The third part of the series will provide an overview of inference methods in both directed and undirected graphical models. Time permitting, I will present several applications of such techniques.

Wednesday, November 18, 2009, 03:30 PM in REC 315
Professor Lingsong Zhang, Department of Statistics, Purdue University
Sparse Linear Discriminant Analysis Method for Genetic Pathways

An increasing challenge in analysis of genomic data is how to interpret and gain biological insight of profiles of thousands of genes. There is an increasing interest in analysis of genomic data by incorporating prior biological knowledge using gene sets and genomic pathways, which consist of groups of biologically similar genes. Such approaches allow one to study the joint effects of a group of genes. Existing methods include over-representation analysis, gene set enrichment analysis, principal component analysis, global test, and kernel machine. However, these pathway analysis methods do not provide a selection of important genes in the pathway and the analysis can be dominated by the noises of noninformative genes. We propose sparse linear discriminant analysis (SLDA) for genetic pathway data, which allow us to study the joint effects of genes within a pathway while selecting important genes that drive the differences. We provide an efficient path algorithm to obtain the solution. We illustrate these methods by application to a type II diabetes data set and a metal fuse exposure data set.

Related Paper:

Wu, M. C., Zhang, L., Wang, Z., Christiani D. C. and Lin, X. (2009), "Sparse linear discriminant analysis for simultaneous testing for the significance of a gene set/pathway and gene selection", Bioinformatics, 25(9), pp. 1145-1151.
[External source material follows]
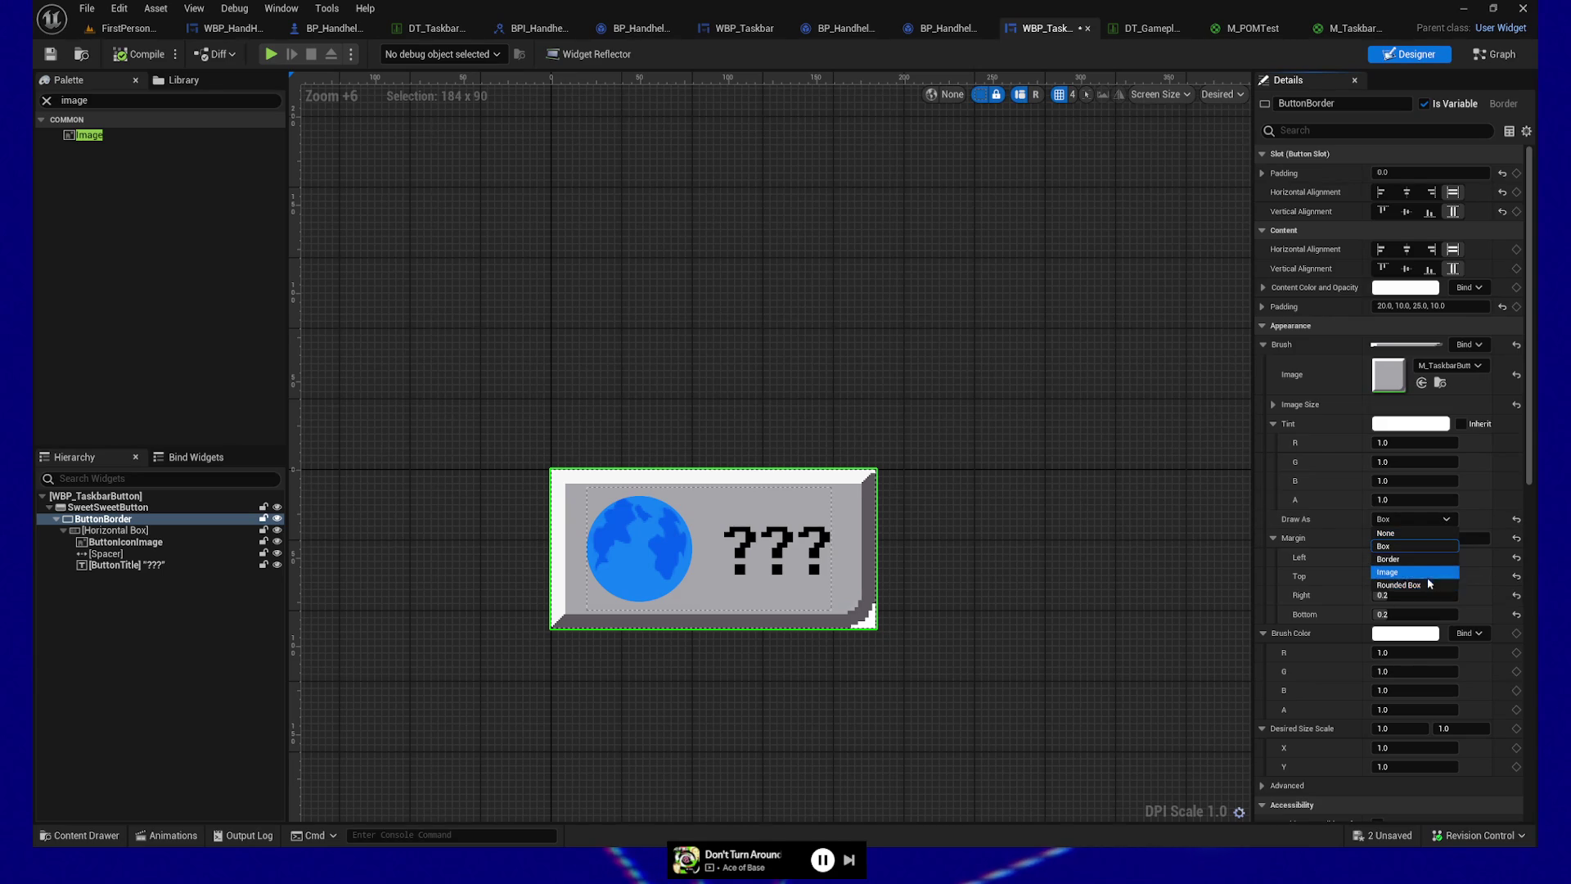
click(1407, 585)
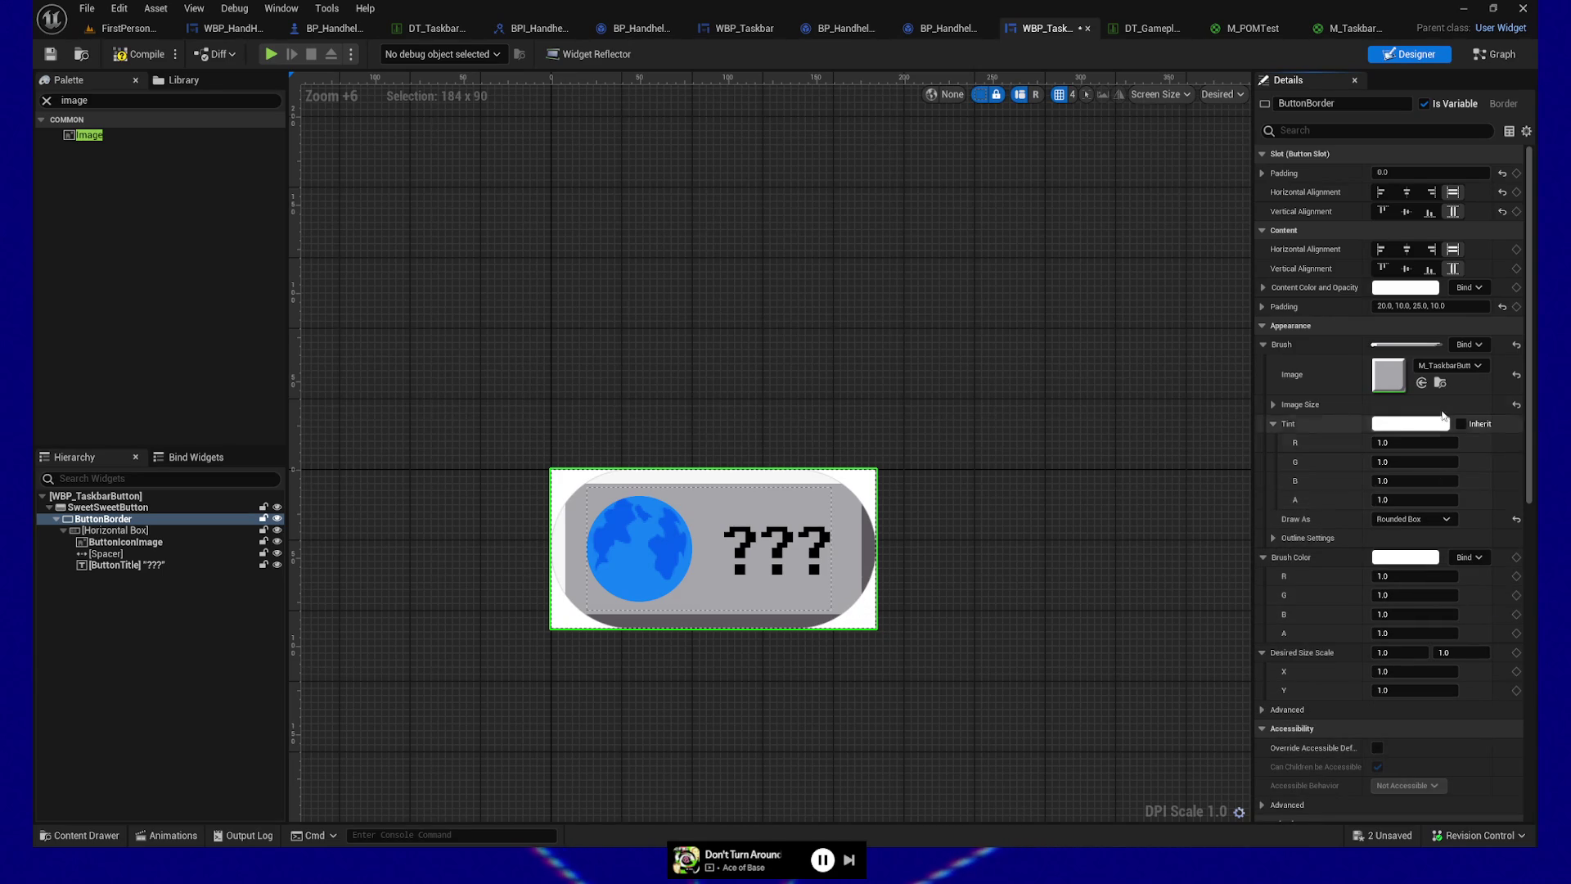
click(1427, 521)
Wednesday, November 25, 2009,
No Mathematical Statistics Seminar

Wednesday, December 2, 2009, 03:30 PM in REC 315
Professor Guang Cheng, Department of Statistics, Purdue University
Bootstrap Consistency for General Semiparametric M-estimation

Consider M-estimation in a semiparametric model that is characterized by a Euclidean parameter of interest and a nuisance function parameter. The bootstrap is a widely used resampling method applied to draw inferences in the context of semiparametric M-estimation. We show that, under general conditions, the bootstrap is asymptotically consistent in estimating the distribution of the M-estimate of Euclidean parameter; this is, the bootstrap distribution asymptotically imitates the distribution of the M-estimate. We also show that the bootstrap confidence set has the asymptotically correct coverage probability. These general conclusions hold, in particular, when the nuisance parameter is not estimable at root-n rate. Our results provide a theoretical justification for the use of bootstrap as an inference tool in semiparametric modelling and apply to a broad class of bootstrap methods with exchangeable bootstrap weights. In this paper, we will also apply this general theory to several popular semiparametric models, e.g. Cox regression model with survival data.